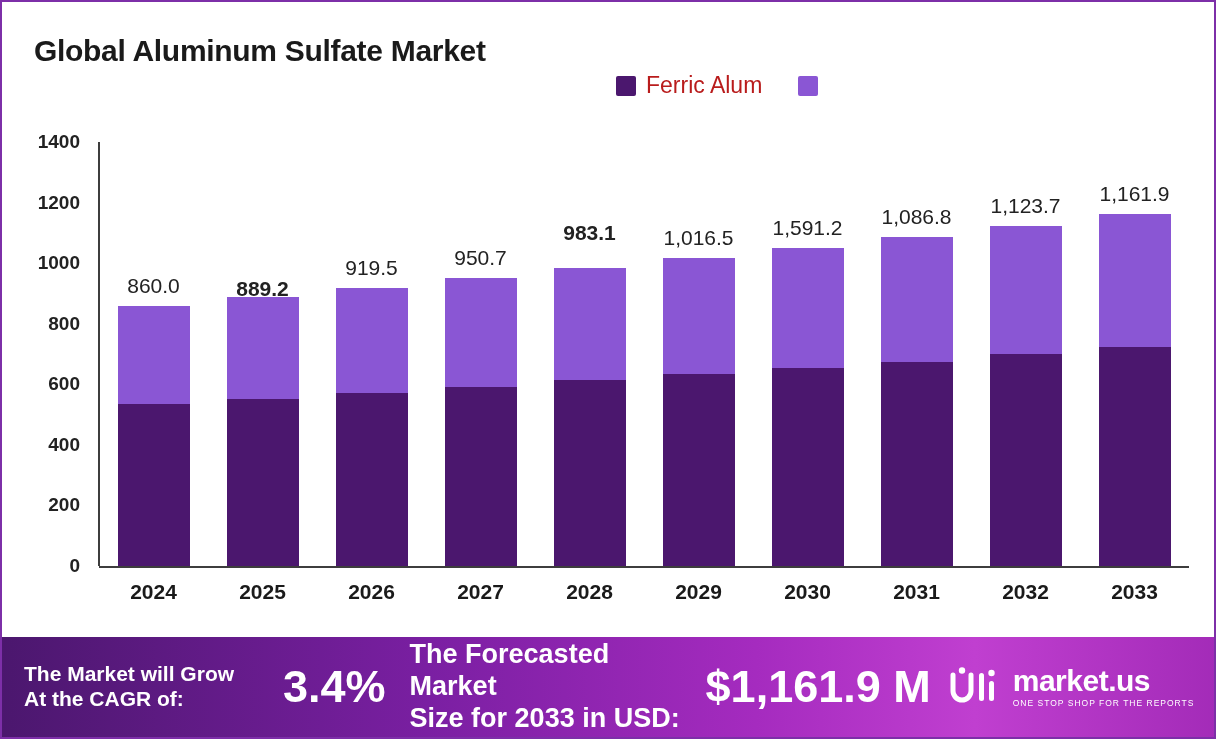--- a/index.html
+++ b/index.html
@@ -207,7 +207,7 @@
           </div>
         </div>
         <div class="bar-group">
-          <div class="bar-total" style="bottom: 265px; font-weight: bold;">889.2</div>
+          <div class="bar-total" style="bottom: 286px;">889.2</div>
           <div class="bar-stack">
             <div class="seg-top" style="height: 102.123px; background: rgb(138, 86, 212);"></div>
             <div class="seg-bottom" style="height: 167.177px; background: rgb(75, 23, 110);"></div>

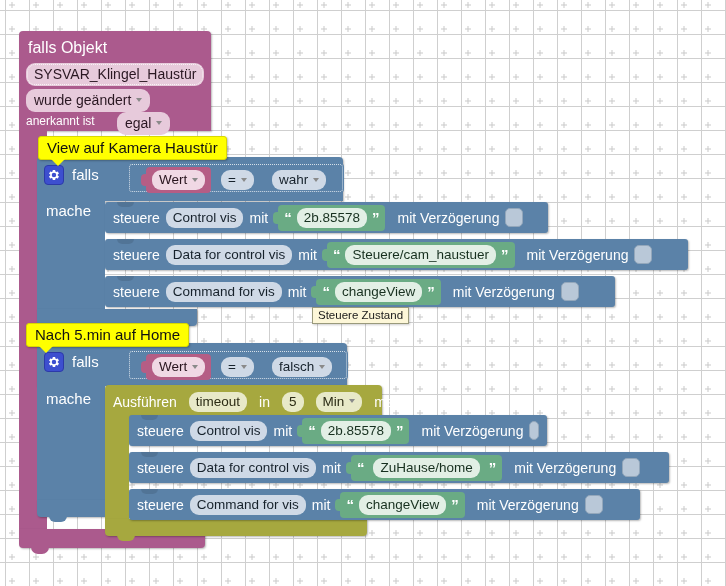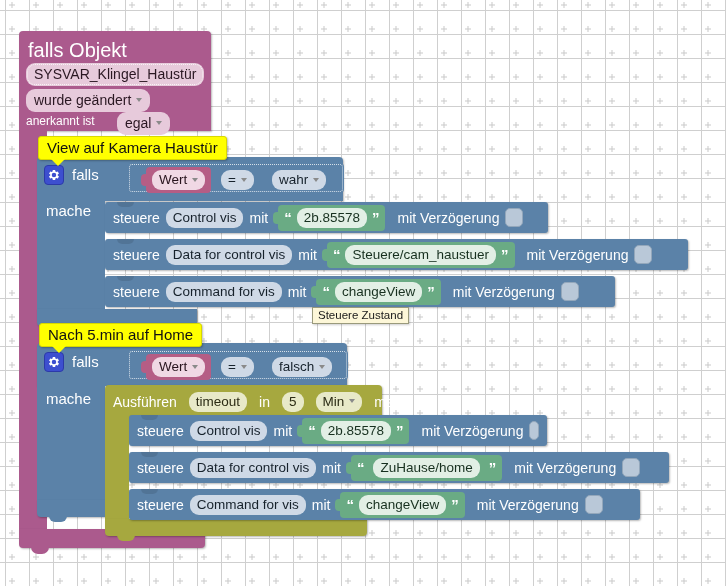--- a/index.html
+++ b/index.html
@@ -130,7 +130,7 @@
 
   <div class="blk magenta" style="left:31px;top:547px;width:18px;height:7px;border-radius:0 0 7px 7px;"></div>
 
-  <div class="lbl" style="position:absolute;left:28px;top:40px;font-size:20px;">falls Objekt</div>
+  <div class="lbl" style="position:absolute;left:28px;top:40px;font-size:16px;">falls Objekt</div>
 
   <div class="chip magentafield sel" style="position:absolute;left:26px;top:63px;font-size:14px;padding:3px 8px 4px 8px;">SYSVAR_Klingel_Haustür</div>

------------------------------------------------

Copy out all the entries exactly. Images stay out of the copy.

--- a/index.html
+++ b/index.html
@@ -207,7 +207,7 @@
           </div>
         </div>
         <div class="bar-group">
-          <div class="bar-total" style="bottom: 265px; font-weight: bold;">889.2</div>
+          <div class="bar-total" style="bottom: 286px;">889.2</div>
           <div class="bar-stack">
             <div class="seg-top" style="height: 102.123px; background: rgb(138, 86, 212);"></div>
             <div class="seg-bottom" style="height: 167.177px; background: rgb(75, 23, 110);"></div>

--- a/index.html
+++ b/index.html
@@ -130,7 +130,7 @@
 
   <div class="blk magenta" style="left:31px;top:547px;width:18px;height:7px;border-radius:0 0 7px 7px;"></div>
 
-  <div class="lbl" style="position:absolute;left:28px;top:40px;font-size:20px;">falls Objekt</div>
+  <div class="lbl" style="position:absolute;left:28px;top:40px;font-size:16px;">falls Objekt</div>
 
   <div class="chip magentafield sel" style="position:absolute;left:26px;top:63px;font-size:14px;padding:3px 8px 4px 8px;">SYSVAR_Klingel_Haustür</div>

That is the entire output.